* **Passage provided**
BEGIN
Users are fed up with the way vendors sell them software.
How upset are they? A recent survey by software management provider Macrovision found that only 28 per cent of enterprises were satisfied with their vendor’s pricing and licensing strategy.
That means the door is open to a number of alternative, emerging models, notably subscription and pay-per-use schemes. Meanwhile, changes in where and how software runs — including SaaS (software as a service), virtualization and multicore processors — are accelerating the rate of change.
Take SaaS, for example. Typically, SaaS has a per-seat, per-month scheme that averts the up-front costs incurred by conventional licensing. That low cost of entry, reduced even further by the lack of hardware and installation costs, is clearly a key reason why, according to a recent Aberdeen Group study, more than half of companies surveyed were either using SaaS or actively exploring its use.
Other areas, such as virtualization, have yet to arrive at a consistent licensing model. The main purpose of virtualization is to run multiple sessions, and/or multiple operating systems, on one machine to vastly increase server utilization. But most of that advantage could be blown if traditional per-machine or per-processor licensing were applied, which is why both vendors and users are struggling to find a sensible answer.
Adding to the complexity is that large customers are enjoying the fruits of new licensing models favorable to them before anyone else. Many vendors are dragging their feet in introducing such schemes to the wider world for fear of disrupting predictable licensing revenue streams, which themselves have been shaken by a tough enterprise software market.
END
* **Source excerpt**
BEGIN
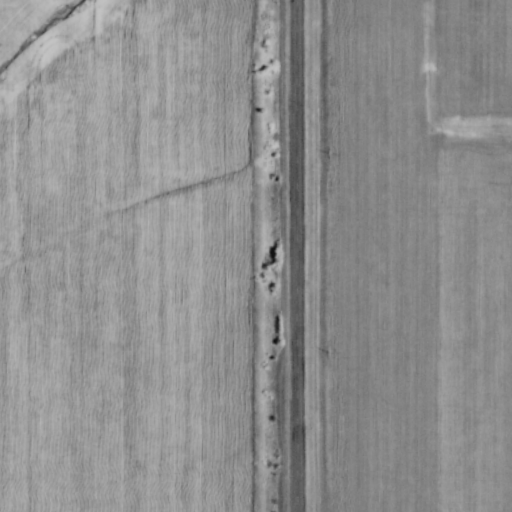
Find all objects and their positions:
END
Please update the passage from the software licensing article above, beginning at the words "Take SaaS, for" and stopping after "exploring its use.", with "conventional licensing" changed to "traditional licensing".

Take SaaS, for example. Typically, SaaS has a per-seat, per-month scheme that averts the up-front costs incurred by traditional licensing. That low cost of entry, reduced even further by the lack of hardware and installation costs, is clearly a key reason why, according to a recent Aberdeen Group study, more than half of companies surveyed were either using SaaS or actively exploring its use.